Preparación del Endometrio
Para que la implantación sea exitosa, el endometrio debe alcanzar un grosor óptimo (generalmente entre 7 y 10 mm) y presentar un aspecto trilaminar visible en ecografía. Existen dos enfoques principales para la preparación endometrial:
1. Ciclo Sustituido
Este método implica el uso de medicación hormonal, principalmente estrógenos y progesterona, para controlar el ciclo menstrual de forma exógena. Esto permite sincronizar el crecimiento endometrial con el momento óptimo para la transferencia embrionaria, aumentando la probabilidad de embarazo. Es el método preferido por muchos especialistas debido a un mayor control sobre el ciclo.
2. Ciclo Natural
En este enfoque, se aprovecha el crecimiento natural del endometrio inducido por las hormonas endógenas producidas por los ovarios (estrógenos y progesterona). Este método es viable para mujeres con ciclos menstruales regulares y ovulación normal. Requiere un seguimiento ecográfico más estricto para determinar el momento exacto de la ovulación y programar la transferencia. Sus principales ventajas incluyen la ausencia o minimización de efectos secundarios de la medicación hormonal, menor desgaste emocional y un coste económico reducido.
La elección entre ciclo sustituido y ciclo natural dependerá de las características individuales de cada paciente, incluyendo la regularidad de sus ciclos, la reserva ovárica y la experiencia del equipo médico. En general, la tasa de éxito de la transferencia de embriones congelados es similar en ambos tipos de ciclo.

Cancelación de una Transferencia de Embriones Congelados
Incluso en el caso de embriones congelados, la transferencia puede ser cancelada. Los motivos principales incluyen:
- Fallo en la preparación endometrial: Si el endometrio no alcanza las características adecuadas, la transferencia no se realizará.
- Los embriones vitrificados no sobreviven al proceso de descongelación: Aunque la tasa de supervivencia es alta (95-99%), este evento, aunque poco frecuente, puede ocurrir.
La transferencia embrionaria en tratamientos como la ovodonación también puede ser cancelada por complicaciones en la preparación endometrial o, en casos de transferencia en fresco, por falta de sincronía entre los ciclos de donante y receptora.
Destino de los Embriones Criopreservados en España
La legislación española contempla diversas opciones para el destino de los embriones criopreservados, buscando adaptarse a las decisiones personales y criterios médicos y legales:
- Conservación para uso propio: Permite a las parejas o mujeres solteras conservar los embriones hasta el fin de su vida fértil (aproximadamente a los 50 años).
- Donación a otras parejas con fines reproductivos: Los embriones pueden ser donados a otras personas que necesiten recurrir a esta técnica.
- Donación a la investigación científica: Existe la posibilidad de donar los embriones para avanzar en el conocimiento científico.
- Cese de la conservación: Esta opción solo es aplicable si dos especialistas externos al centro lo avalan y existe un informe clínico que justifique la decisión.

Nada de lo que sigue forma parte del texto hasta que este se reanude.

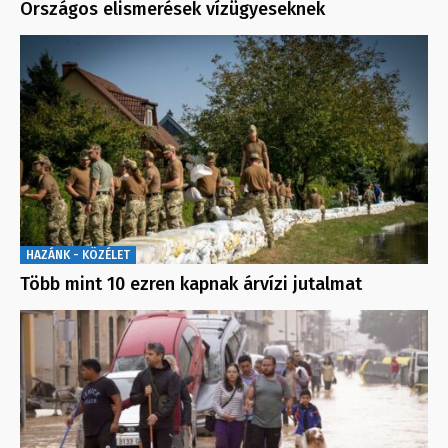
Országos elismerések vízügyeseknek
HAZÁNK - KÖZÉLET
Több mint 10 ezren kapnak árvízi jutalmat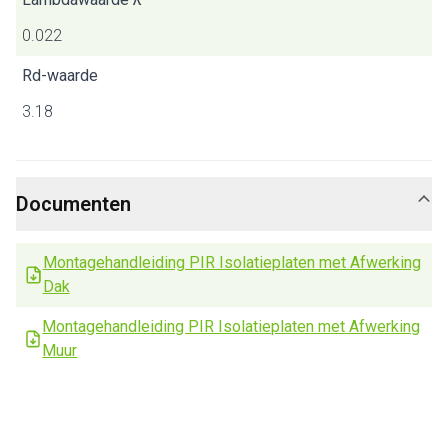
0.022
Rd-waarde
3.18
Documenten
Montagehandleiding PIR Isolatieplaten met Afwerking
Dak
Montagehandleiding PIR Isolatieplaten met Afwerking
Muur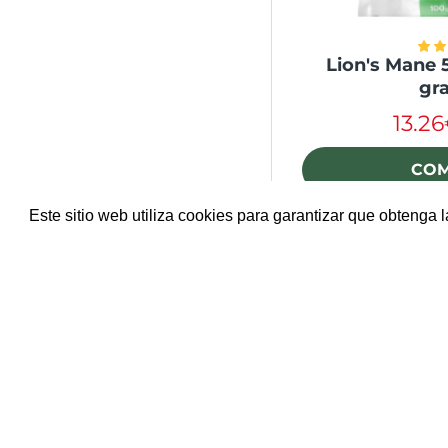
Lion's Mane 5
gr
13.2
CO
Este sitio web utiliza cookies para garantizar que obtenga 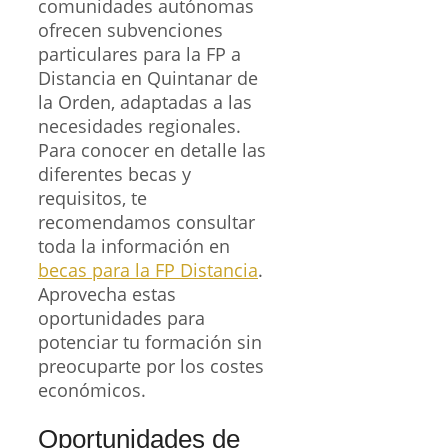
comunidades autónomas
ofrecen subvenciones
particulares para la FP a
Distancia en Quintanar de
la Orden, adaptadas a las
necesidades regionales.
Para conocer en detalle las
diferentes becas y
requisitos, te
recomendamos consultar
toda la información en
becas para la FP Distancia
.
Aprovecha estas
oportunidades para
potenciar tu formación sin
preocuparte por los costes
económicos.
Oportunidades de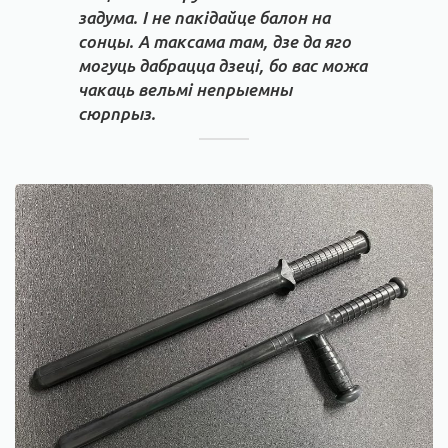
задума. І не пакідайце балон на
сонцы. А таксама там, дзе да яго
могуць дабрацца дзеці, бо вас можа
чакаць вельмі непрыемны
сюрпрыз.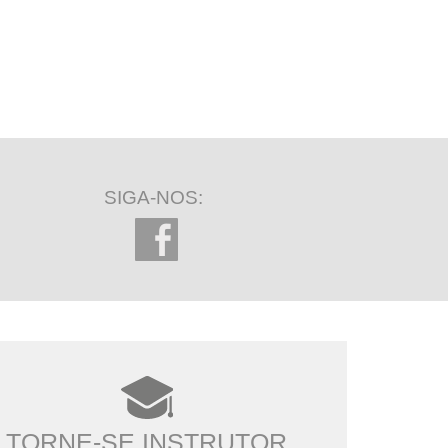
SIGA-NOS:
TORNE-SE INSTRUTOR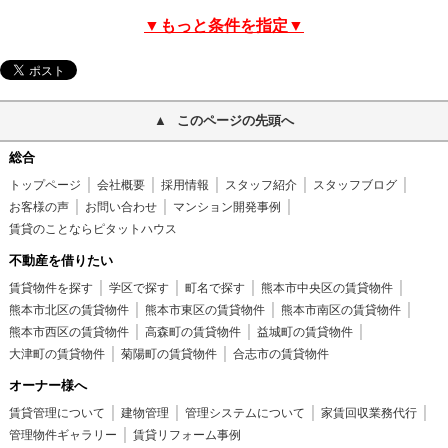
▼もっと条件を指定▼
このページの先頭へ
総合
トップページ
会社概要
採用情報
スタッフ紹介
スタッフブログ
お客様の声
お問い合わせ
マンション開発事例
賃貸のことならピタットハウス
不動産を借りたい
賃貸物件を探す
学区で探す
町名で探す
熊本市中央区の賃貸物件
熊本市北区の賃貸物件
熊本市東区の賃貸物件
熊本市南区の賃貸物件
熊本市西区の賃貸物件
高森町の賃貸物件
益城町の賃貸物件
大津町の賃貸物件
菊陽町の賃貸物件
合志市の賃貸物件
オーナー様へ
賃貸管理について
建物管理
管理システムについて
家賃回収業務代行
管理物件ギャラリー
賃貸リフォーム事例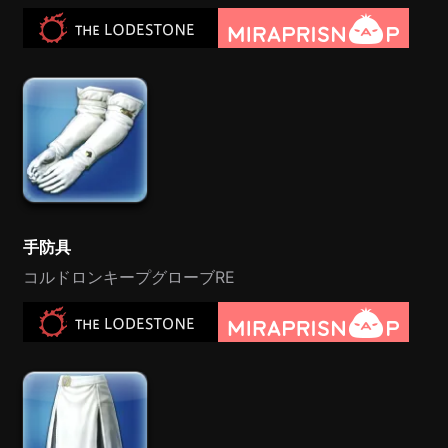
手防具
コルドロンキープグローブRE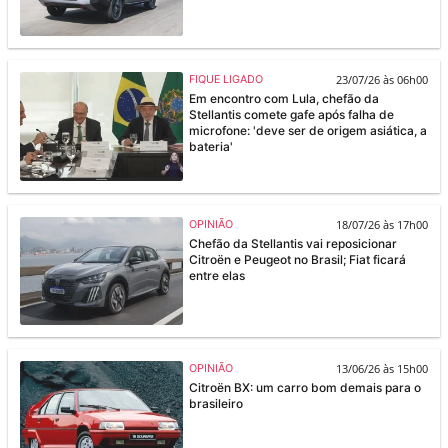
23/07/26 às 06h00
FIQUE LIGADO
Em encontro com Lula, chefão da
Stellantis comete gafe após falha de
microfone: 'deve ser de origem asiática, a
bateria'
18/07/26 às 17h00
OPINIÃO
Chefão da Stellantis vai reposicionar
Citroën e Peugeot no Brasil; Fiat ficará
entre elas
13/06/26 às 15h00
OPINIÃO
Citroën BX: um carro bom demais para o
brasileiro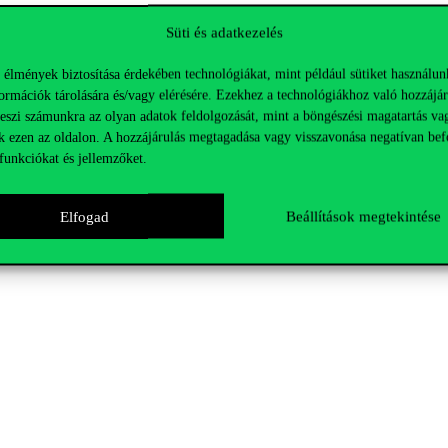
Süti és adatkezelés
tiválozók is bevonódhatnak
 élmények biztosítása érdekében technológiákat, mint például sütiket használun
lehetőség, hogy inspiráljatok másokat a Szigeten!
ormációk tárolására és/vagy elérésére. Ezekhez a technológiákhoz való hozzájár
teszi számunkra az olyan adatok feldolgozását, mint a böngészési magatartás va
k ezen az oldalon. A hozzájárulás megtagadása vagy visszavonása negatívan bef
funkciókat és jellemzőket.
Elfogad
Beállítások megtekintése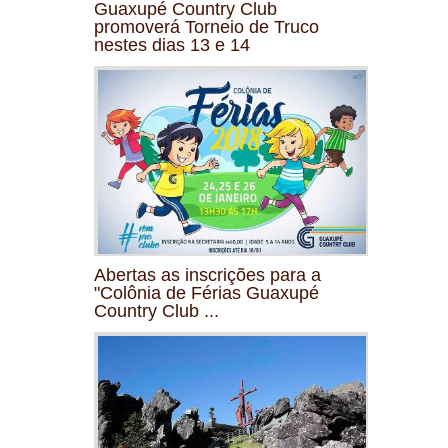
Guaxupé Country Club
promoverá Torneio de Truco
nestes dias 13 e 14
Abertas as inscrições para a
"Colônia de Férias Guaxupé
Country Club ...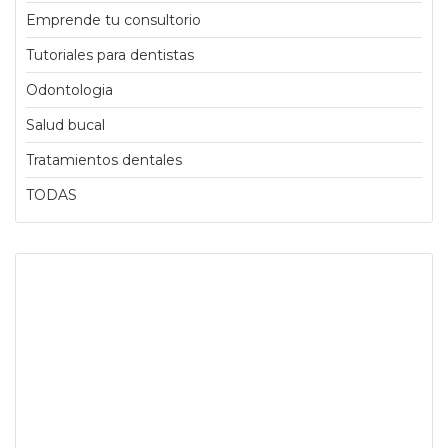
Emprende tu consultorio
Tutoriales para dentistas
Odontologia
Salud bucal
Tratamientos dentales
TODAS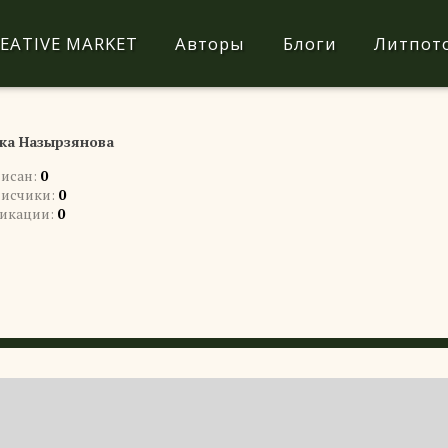
EATIVE MARKET
Авторы
Блоги
Литпот
ка Назырзянова
исан:
0
исчики:
0
икации:
0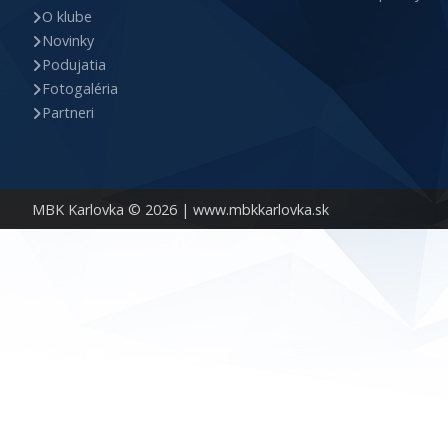
O klube
Novinky
Podujatia
Fotogaléria
Partneri
MBK Karlovka © 2026 |
www.mbkkarlovka.sk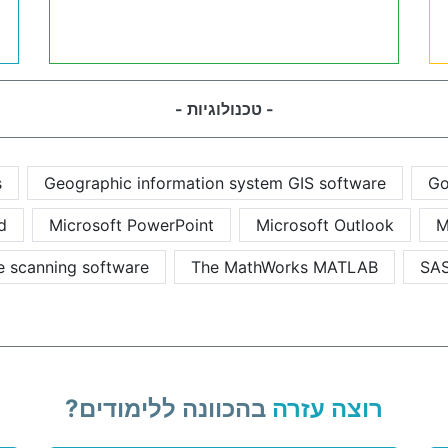
- טכנולוגיות -
s
Geographic information system GIS software
Go
d
Microsoft PowerPoint
Microsoft Outlook
M
e scanning software
The MathWorks MATLAB
SA
רוצה עזרה
בהכוונה ללימודים?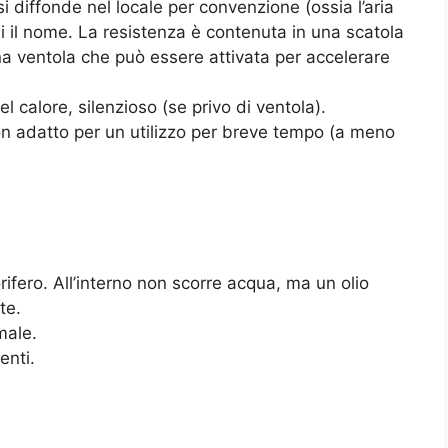
 si diffonde nel locale per convenzione (ossia l’aria
i il nome. La resistenza è contenuta in una scatola
na ventola che può essere attivata per accelerare
l calore, silenzioso (se privo di ventola).
non adatto per un utilizzo per breve tempo (a meno
ifero. All’interno non scorre acqua, ma un olio
te.
male.
enti.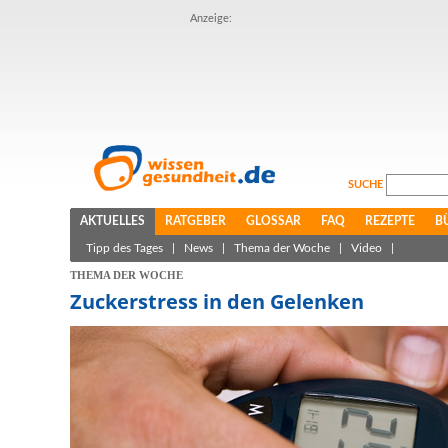
Anzeige:
SUCHE
AKTUELLES
RATGEBER
GLOSSAR
FAQ
REZEPTE
B
Tipp des Tages
|
News
|
Thema der Woche
|
Video
|
THEMA DER WOCHE
Zuckerstress in den Gelenken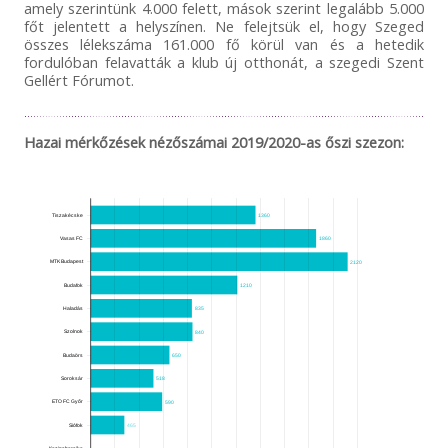
amely szerintünk 4.000 felett, mások szerint legalább 5.000
főt jelentett a helyszínen. Ne felejtsük el, hogy Szeged
összes lélekszáma 161.000 fő körül van és a hetedik
fordulóban felavatták a klub új otthonát, a szegedi Szent
Gellért Fórumot.
Hazai mérkőzések nézőszámai 2019/2020-as őszi szezon:
Tiszakécske
1360
Vasas FC
1860
MTK Budapest
2120
Budafok
1210
Haladás
835
Szolnok
840
Budaörs
650
Soroksár
518
ETO FC Győr
590
Siófok
465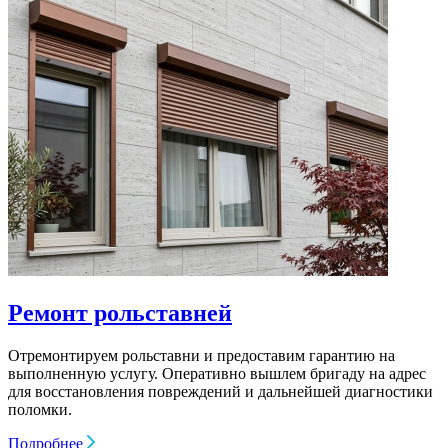
Ремонт рольставней
Отремонтируем рольставни и предоставим гарантию на
выполненную услугу. Оперативно вышлем бригаду на адрес
для восстановления повреждений и дальнейшей диагностики
поломки.
Подробнее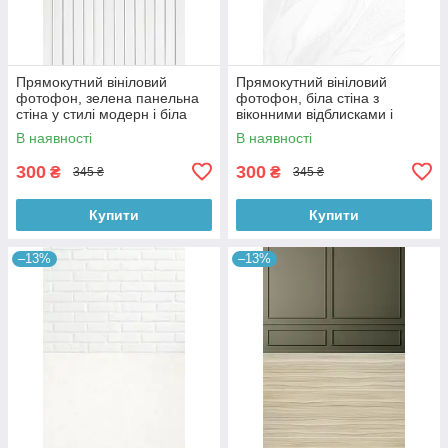
Прямокутний вініловий
Прямокутний вініловий
фотофон, зелена панельна
фотофон, біла стіна з
стіна у стилі модерн і біла
віконними відблисками і
дерев’яна підлога 60×90 см,
мармурова підлога 60×90 см,
В наявності
В наявності
№57109
№57124
300
300
₴
₴
345 ₴
345 ₴
Купити
Купити
–13%
–13%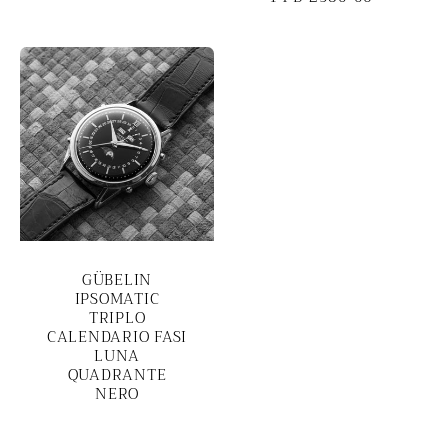
GÜBELIN
IPSOMATIC
TRIPLO
CALENDARIO FASI
LUNA
QUADRANTE
NERO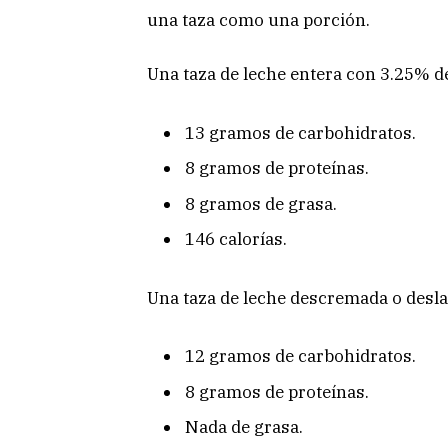
una taza como una porción.
Una taza de leche entera con 3.25% d
13 gramos de carbohidratos.
8 gramos de proteínas.
8 gramos de grasa.
146 calorías.
Una taza de leche descremada o desla
12 gramos de carbohidratos.
8 gramos de proteínas.
Nada de grasa.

Tomar la decisión sobre el destino de los embriones congelados puede ser emocionalmente complejo. El vínculo afectivo puede ser fuerte, y el proceso de aceptación puede requerir tiempo, reflexión y apoyo profesional. Técnicas como la vitrificación permiten la conservación de embriones durante muchos años, ofreciendo un margen amplio para tomar una decisión informada.

Es fundamental mantener una comunicación fluida con el centro de reproducción asistida para confirmar periódicamente la decisión sobre la conservación de los embriones y asumir los costes asociados.